A cycle is a rhythmic fluctuation that repeats over time with reasonable regularity. When it is sufficiently regular and persists over a long enough span of time, it cannot reasonably be the result of chance. And the longer a non-chance rhythm continues, the more predictable it becomes.
This theory can be applied to any life form to understand its nature and its predictable behaviors.
The following principles of cyclic behavior have been developed at the Foundation:
Rhythmic cycles are a characteristic of more than 500 different phenomena.
Cycles persist without change of period for as far back as there are data. After distortion, cycles will revert to the pre-distortion pattern.
Cycles of any period tend to have counterparts in other phenomena, and even in other disciplines.
Timing of cycles suggests a geographical pattern, regardless of phenomena.
Cycles of the same period tend to synchronize, or crest at the same calendar time, regardless of phenomena.

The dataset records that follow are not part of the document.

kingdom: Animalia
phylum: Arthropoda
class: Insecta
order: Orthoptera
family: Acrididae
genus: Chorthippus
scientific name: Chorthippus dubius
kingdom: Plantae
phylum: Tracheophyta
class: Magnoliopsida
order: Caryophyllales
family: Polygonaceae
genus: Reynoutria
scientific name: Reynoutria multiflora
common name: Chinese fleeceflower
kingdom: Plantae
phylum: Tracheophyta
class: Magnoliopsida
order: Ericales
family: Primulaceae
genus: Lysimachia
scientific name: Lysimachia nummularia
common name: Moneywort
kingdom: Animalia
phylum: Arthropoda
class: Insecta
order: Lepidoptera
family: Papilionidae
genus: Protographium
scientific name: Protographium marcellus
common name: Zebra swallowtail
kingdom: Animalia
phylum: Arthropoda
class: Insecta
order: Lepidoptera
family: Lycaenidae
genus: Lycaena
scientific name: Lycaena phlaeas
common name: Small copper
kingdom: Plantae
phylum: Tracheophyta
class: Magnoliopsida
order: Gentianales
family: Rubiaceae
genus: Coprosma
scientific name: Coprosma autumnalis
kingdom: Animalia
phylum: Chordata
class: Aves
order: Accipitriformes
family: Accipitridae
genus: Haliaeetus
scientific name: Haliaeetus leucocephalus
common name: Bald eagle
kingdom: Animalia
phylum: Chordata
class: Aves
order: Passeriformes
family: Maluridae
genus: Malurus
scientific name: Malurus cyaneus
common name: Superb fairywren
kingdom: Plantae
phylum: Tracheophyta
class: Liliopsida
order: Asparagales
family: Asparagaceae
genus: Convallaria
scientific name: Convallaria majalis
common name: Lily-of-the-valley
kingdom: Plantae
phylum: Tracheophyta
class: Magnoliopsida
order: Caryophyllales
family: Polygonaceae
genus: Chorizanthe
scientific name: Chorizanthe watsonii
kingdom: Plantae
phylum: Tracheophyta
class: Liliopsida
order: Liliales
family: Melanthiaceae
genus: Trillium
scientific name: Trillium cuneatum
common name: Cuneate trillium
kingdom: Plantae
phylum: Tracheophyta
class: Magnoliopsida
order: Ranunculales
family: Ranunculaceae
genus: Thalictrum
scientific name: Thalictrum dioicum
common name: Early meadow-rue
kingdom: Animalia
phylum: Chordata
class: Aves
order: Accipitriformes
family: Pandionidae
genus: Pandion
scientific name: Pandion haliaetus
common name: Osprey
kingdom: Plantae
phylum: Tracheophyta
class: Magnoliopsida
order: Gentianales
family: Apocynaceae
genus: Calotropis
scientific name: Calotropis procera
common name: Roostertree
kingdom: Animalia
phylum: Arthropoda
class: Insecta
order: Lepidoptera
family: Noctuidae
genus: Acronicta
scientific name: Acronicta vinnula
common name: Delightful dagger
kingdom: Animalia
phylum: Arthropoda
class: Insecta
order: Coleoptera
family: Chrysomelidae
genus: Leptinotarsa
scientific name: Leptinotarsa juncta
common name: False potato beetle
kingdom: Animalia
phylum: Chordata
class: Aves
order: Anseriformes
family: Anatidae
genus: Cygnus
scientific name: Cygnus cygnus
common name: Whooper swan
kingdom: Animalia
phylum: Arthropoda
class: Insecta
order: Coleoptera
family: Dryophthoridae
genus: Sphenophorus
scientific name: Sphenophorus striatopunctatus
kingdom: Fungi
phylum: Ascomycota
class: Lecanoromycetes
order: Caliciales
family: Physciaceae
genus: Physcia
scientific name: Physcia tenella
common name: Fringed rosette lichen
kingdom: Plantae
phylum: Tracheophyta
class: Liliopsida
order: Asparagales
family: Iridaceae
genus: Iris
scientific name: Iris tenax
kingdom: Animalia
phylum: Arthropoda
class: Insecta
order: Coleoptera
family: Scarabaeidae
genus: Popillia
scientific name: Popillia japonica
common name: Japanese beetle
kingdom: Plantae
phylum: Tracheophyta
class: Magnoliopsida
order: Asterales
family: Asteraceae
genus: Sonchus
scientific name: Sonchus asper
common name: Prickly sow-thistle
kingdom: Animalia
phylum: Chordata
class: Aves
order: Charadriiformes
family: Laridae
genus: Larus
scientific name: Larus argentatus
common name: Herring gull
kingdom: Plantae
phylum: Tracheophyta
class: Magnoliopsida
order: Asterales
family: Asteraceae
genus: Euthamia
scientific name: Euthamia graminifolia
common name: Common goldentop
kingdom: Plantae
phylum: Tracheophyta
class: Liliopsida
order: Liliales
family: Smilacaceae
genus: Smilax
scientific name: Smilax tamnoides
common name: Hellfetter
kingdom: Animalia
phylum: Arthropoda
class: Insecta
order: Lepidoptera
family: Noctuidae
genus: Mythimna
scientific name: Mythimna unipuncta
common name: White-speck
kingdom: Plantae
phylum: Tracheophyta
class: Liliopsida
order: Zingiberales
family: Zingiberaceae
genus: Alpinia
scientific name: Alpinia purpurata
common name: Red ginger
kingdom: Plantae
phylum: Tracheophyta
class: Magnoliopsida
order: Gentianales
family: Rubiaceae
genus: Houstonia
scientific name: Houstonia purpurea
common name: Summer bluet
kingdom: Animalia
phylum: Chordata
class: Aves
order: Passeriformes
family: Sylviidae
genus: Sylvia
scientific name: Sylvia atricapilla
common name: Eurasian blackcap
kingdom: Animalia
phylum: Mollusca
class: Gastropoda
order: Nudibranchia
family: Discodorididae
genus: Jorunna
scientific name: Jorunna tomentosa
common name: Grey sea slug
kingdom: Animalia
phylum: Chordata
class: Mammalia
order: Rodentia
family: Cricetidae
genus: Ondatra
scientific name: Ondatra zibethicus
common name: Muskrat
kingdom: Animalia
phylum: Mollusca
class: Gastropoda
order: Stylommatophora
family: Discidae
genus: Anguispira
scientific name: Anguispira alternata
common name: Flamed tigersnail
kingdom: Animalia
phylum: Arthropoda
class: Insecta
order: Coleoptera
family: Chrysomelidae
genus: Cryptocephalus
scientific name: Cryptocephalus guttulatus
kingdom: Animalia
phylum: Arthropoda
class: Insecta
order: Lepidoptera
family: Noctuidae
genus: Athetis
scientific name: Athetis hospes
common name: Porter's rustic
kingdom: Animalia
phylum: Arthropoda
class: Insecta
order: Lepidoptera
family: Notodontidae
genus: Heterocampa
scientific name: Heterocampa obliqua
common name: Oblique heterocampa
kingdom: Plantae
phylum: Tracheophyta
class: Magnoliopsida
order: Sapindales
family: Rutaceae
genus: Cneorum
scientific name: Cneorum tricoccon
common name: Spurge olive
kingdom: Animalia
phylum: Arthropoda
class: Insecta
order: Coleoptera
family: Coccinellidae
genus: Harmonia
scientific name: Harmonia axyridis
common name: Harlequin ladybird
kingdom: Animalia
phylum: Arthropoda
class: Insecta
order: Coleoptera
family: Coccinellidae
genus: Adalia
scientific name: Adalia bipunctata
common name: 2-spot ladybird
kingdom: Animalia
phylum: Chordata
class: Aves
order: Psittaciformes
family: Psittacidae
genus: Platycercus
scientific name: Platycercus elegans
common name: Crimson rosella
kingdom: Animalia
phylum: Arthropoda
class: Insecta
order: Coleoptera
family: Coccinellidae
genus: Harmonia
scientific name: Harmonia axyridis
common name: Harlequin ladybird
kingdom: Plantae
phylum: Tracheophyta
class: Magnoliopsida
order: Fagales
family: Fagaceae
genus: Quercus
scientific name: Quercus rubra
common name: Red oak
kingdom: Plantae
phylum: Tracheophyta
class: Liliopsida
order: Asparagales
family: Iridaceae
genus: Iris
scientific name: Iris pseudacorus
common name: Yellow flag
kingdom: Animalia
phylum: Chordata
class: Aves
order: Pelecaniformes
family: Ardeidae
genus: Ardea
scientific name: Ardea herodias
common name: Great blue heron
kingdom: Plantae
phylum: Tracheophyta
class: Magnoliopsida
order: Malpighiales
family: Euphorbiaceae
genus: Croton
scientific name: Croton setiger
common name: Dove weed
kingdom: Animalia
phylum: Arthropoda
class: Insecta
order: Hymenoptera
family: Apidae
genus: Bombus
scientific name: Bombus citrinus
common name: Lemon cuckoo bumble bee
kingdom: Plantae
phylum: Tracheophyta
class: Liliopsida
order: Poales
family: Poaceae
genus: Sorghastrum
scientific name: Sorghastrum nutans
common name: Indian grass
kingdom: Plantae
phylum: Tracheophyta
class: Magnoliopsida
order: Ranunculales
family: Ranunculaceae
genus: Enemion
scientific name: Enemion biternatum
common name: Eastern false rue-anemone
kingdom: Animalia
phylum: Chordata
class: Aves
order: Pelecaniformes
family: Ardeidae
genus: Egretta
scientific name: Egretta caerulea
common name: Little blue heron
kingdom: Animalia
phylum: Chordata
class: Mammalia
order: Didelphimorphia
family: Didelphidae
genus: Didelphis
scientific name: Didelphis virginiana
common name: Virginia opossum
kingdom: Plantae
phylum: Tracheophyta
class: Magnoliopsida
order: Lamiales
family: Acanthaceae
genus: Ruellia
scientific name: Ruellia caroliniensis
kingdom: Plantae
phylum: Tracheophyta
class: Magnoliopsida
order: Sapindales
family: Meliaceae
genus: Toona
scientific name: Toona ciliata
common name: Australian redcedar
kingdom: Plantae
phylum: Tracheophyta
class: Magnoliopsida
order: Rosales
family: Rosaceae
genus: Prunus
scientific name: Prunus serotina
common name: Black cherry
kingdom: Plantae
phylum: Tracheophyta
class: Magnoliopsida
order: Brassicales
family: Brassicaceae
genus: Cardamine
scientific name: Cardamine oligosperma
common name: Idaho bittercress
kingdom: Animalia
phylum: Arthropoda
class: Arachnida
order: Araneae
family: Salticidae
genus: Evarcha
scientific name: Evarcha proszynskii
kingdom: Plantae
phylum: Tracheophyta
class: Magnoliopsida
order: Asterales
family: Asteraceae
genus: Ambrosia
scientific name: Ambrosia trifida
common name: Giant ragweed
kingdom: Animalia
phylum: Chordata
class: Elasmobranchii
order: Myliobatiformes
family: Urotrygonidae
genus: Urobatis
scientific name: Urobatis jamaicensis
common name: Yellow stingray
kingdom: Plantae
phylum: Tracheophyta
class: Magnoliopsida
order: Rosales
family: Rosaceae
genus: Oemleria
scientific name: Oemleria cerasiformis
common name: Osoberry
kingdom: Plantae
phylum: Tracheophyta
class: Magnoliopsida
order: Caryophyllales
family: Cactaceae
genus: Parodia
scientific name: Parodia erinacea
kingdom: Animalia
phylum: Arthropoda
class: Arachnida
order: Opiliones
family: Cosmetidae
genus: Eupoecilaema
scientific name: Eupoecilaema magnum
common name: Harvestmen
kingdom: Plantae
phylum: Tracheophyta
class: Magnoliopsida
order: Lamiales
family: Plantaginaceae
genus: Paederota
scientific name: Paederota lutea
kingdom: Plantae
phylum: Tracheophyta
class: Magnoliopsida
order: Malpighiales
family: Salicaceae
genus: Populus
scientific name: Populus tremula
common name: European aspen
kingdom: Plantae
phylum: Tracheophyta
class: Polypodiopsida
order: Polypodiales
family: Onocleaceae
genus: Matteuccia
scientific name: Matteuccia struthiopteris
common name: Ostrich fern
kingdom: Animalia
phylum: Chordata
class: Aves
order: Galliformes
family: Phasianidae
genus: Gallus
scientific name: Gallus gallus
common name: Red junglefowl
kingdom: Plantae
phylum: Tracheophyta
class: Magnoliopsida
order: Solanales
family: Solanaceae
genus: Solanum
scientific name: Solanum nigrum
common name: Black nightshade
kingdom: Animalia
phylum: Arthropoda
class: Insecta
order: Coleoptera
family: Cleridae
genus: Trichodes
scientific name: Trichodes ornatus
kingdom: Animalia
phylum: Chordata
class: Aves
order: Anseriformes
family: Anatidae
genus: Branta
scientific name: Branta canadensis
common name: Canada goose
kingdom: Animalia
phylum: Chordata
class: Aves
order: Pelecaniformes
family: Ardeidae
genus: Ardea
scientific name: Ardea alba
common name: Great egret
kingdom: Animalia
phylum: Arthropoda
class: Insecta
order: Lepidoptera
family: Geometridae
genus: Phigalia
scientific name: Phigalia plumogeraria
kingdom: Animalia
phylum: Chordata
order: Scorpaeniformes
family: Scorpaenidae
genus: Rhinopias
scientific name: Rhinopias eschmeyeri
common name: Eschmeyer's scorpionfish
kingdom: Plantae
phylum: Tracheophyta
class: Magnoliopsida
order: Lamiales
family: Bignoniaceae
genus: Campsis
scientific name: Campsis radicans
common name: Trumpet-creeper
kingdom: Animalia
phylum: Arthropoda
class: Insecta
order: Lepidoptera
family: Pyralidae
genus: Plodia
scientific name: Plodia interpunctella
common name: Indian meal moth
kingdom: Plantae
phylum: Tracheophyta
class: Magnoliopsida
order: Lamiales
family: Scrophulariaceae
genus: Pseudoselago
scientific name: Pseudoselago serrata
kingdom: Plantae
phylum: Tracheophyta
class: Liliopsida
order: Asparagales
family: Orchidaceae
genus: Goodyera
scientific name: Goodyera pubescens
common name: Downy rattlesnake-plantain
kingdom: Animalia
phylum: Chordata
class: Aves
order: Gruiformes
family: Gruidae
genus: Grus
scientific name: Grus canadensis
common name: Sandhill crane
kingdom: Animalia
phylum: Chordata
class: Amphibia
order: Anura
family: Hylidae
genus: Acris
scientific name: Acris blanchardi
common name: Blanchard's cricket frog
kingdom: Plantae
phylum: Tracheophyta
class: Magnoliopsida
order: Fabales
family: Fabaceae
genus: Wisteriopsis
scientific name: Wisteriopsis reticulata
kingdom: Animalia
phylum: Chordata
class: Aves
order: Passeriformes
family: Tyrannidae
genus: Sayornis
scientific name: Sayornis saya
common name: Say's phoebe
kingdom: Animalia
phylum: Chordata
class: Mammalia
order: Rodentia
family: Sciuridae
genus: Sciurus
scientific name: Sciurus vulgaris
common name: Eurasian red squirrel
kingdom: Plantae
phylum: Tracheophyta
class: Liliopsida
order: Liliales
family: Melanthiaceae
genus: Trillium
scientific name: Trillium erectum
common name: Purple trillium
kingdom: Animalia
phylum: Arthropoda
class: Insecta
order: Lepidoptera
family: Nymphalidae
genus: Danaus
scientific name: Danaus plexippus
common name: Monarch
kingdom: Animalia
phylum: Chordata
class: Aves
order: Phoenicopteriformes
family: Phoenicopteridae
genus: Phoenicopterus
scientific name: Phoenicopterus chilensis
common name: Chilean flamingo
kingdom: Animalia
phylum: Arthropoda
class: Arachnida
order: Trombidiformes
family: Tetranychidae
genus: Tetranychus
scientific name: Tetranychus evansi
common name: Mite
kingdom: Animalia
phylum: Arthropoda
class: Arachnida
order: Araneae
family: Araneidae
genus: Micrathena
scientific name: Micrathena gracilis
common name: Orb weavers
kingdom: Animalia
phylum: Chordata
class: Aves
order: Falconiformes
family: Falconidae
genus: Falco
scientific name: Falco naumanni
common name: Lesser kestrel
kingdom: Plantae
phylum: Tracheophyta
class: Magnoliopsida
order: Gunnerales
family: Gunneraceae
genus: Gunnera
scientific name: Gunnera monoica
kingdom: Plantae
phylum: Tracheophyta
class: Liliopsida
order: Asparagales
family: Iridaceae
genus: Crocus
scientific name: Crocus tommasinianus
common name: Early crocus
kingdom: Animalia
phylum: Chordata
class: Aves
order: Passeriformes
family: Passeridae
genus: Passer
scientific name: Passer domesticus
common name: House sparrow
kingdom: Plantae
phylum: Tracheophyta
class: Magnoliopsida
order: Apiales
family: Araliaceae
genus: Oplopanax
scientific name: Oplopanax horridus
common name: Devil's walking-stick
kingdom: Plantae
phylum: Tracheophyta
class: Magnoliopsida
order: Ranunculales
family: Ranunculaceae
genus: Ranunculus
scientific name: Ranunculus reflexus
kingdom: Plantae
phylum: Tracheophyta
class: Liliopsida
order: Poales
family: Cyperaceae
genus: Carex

These factors suggest that the natural world is subject to powerful forces that trigger fluctuations in various phenomena. An identical rhythm in different phenomena implies an interrelationship, or common cause. The knowledge of predictable, repetitive patterns is a valuable tool in the scientific projection of many different phenomena.
While cycles have an ancient history, the science of studying modern financial cycles began over a hundred and fifty years ago in the early 19th century. However, serious study of financial cycles did not begin until after the American stock market crash of 1929. In 1931 the Department of Commerce assigned Edward Dewey the task of discovering the cause and underlying dynamics of the Great Depression. As Chief Economic Analyst for the Department Dewey had unprecedented access to resources and information. Dewey's work on understanding the Great Depression led him to his lifelong calling in cycles. He combined his enormous research in business cycles with research from leading biologists on cycles in nature and in wildlife. Dewey was astonished to discover that:
- 1) Cycles of identical length were found in both disciplines
- 2) Similar cycles from different areas reached their peaks and troughs at the same time.